Task details - Please copy every line of text in the listing below without changing anything, and leave the pictures out of your answer.

Available records -

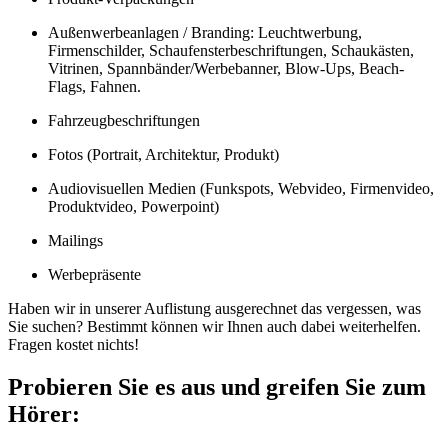
Außenwerbeanlagen / Branding: Leuchtwerbung,
Firmenschilder, Schaufensterbeschriftungen, Schaukästen,
Vitrinen, Spannbänder/Werbebanner, Blow-Ups, Beach-
Flags, Fahnen.
Fahrzeugbeschriftungen
Fotos (Portrait, Architektur, Produkt)
Audiovisuellen Medien (Funkspots, Webvideo, Firmenvideo,
Produktvideo, Powerpoint)
Mailings
Werbepräsente
Haben wir in unserer Auflistung ausgerechnet das vergessen, was
Sie suchen? Bestimmt können wir Ihnen auch dabei weiterhelfen.
Fragen kostet nichts!
Probieren Sie es aus und greifen Sie zum
Hörer:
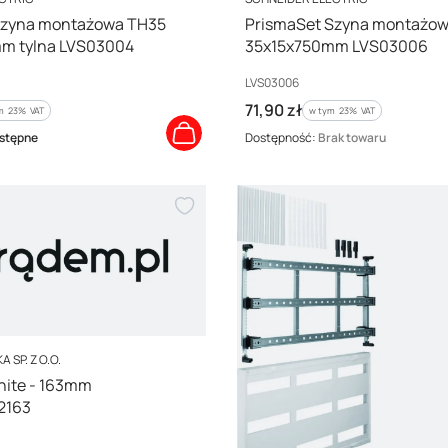
Szyna montażowa TH35
PrismaSet Szyna montażo
m tylna LVS03004
35x15x750mm LVS03006
Kod producenta
LVS03006
Cena brutto
71,90 zł
m %s VAT
w tym %s VAT
ym
23%
VAT
w tym
23%
VAT
stępne
Dostępność:
Brak towaru
 SP. Z O.O.
white - 163mm
2163
3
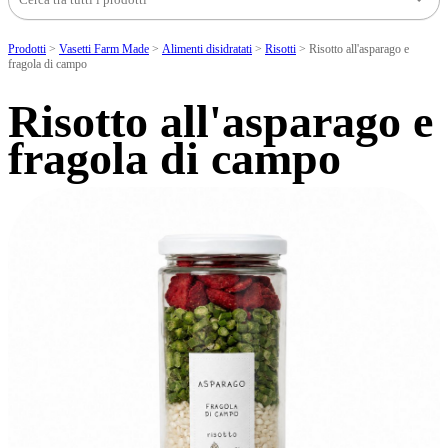
Prodotti
>
Vasetti Farm Made
>
Alimenti disidratati
>
Risotti
>
Risotto all'asparago e
fragola di campo
Risotto all'asparago e
fragola di campo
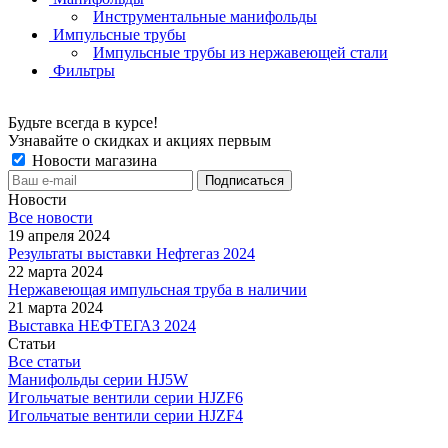
Инструментальные манифольды
Импульсные трубы
Импульсные трубы из нержавеющей стали
Фильтры
Будьте всегда в курсе!
Узнавайте о скидках и акциях первым
Новости магазина
Новости
Все новости
19 апреля 2024
Результаты выставки Нефтегаз 2024
22 марта 2024
Нержавеющая импульсная труба в наличии
21 марта 2024
Выставка НЕФТЕГАЗ 2024
Статьи
Все статьи
Манифольды серии HJ5W
Игольчатые вентили серии HJZF6
Игольчатые вентили серии HJZF4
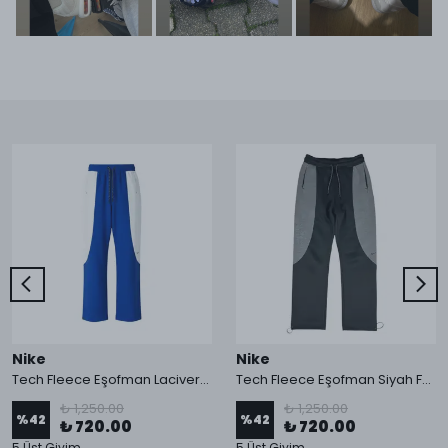
Nike
Nike
Tech Fleece Eşofman Lacivert Alt 2026 HQ
Tech Fleece Eşofman Siyah Füme Alt 2026 HQ
₺ 1,250.00
₺ 1,250.00
%
42
%
42
₺ 720.00
₺ 720.00
5 Üst Giyim
5 Üst Giyim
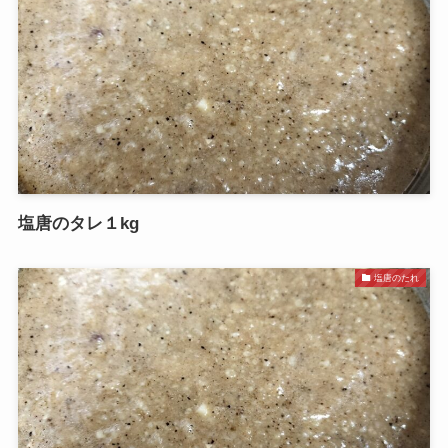
塩唐のタレ１kg
塩唐のたれ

Result for this exercise -
Außenwerbeanlagen / Branding: Leuchtwerbung,
Firmenschilder, Schaufensterbeschriftungen, Schaukästen,
Vitrinen, Spannbänder/Werbebanner, Blow-Ups, Beach-
Flags, Fahnen.
Fahrzeugbeschriftungen
Fotos (Portrait, Architektur, Produkt)
Audiovisuellen Medien (Funkspots, Webvideo, Firmenvideo,
Produktvideo, Powerpoint)
Mailings
Werbepräsente
Haben wir in unserer Auflistung ausgerechnet das vergessen, was
Sie suchen? Bestimmt können wir Ihnen auch dabei weiterhelfen.
Fragen kostet nichts!
Probieren Sie es aus und greifen Sie zum
Hörer:
Szyna montażowa TH35
PrismaSet Szyna montażo
m tylna LVS03004
35x15x750mm LVS03006
Kod producenta
LVS03006
Cena brutto
71,90 zł
m %s VAT
w tym %s VAT
ym
23%
VAT
w tym
23%
VAT
stępne
Dostępność:
Brak towaru
 SP. Z O.O.
white - 163mm
2163
3
Prodotti
>
Vasetti Farm Made
>
Alimenti disidratati
>
Risotti
>
Risotto all'asparago e
fragola di campo
Risotto all'asparago e
fragola di campo
Инструментальные манифольды
Импульсные трубы
Импульсные трубы из нержавеющей стали
Фильтры
Будьте всегда в курсе!
Узнавайте о скидках и акциях первым
Новости магазина
Новости
Все новости
19 апреля 2024
Результаты выставки Нефтегаз 2024
22 марта 2024
Нержавеющая импульсная труба в наличии
21 марта 2024
Выставка НЕФТЕГАЗ 2024
Статьи
Все статьи
Манифольды серии HJ5W
Игольчатые вентили серии HJZF6
Игольчатые вентили серии HJZF4
Nike
Nike
Tech Fleece Eşofman Lacivert Alt 2026 HQ
Tech Fleece Eşofman Siyah Füme Alt 2026 HQ
₺ 1,250.00
₺ 1,250.00
%
42
%
42
₺ 720.00
₺ 720.00
5 Üst Giyim
5 Üst Giyim
塩唐のタレ１kg
塩唐のたれ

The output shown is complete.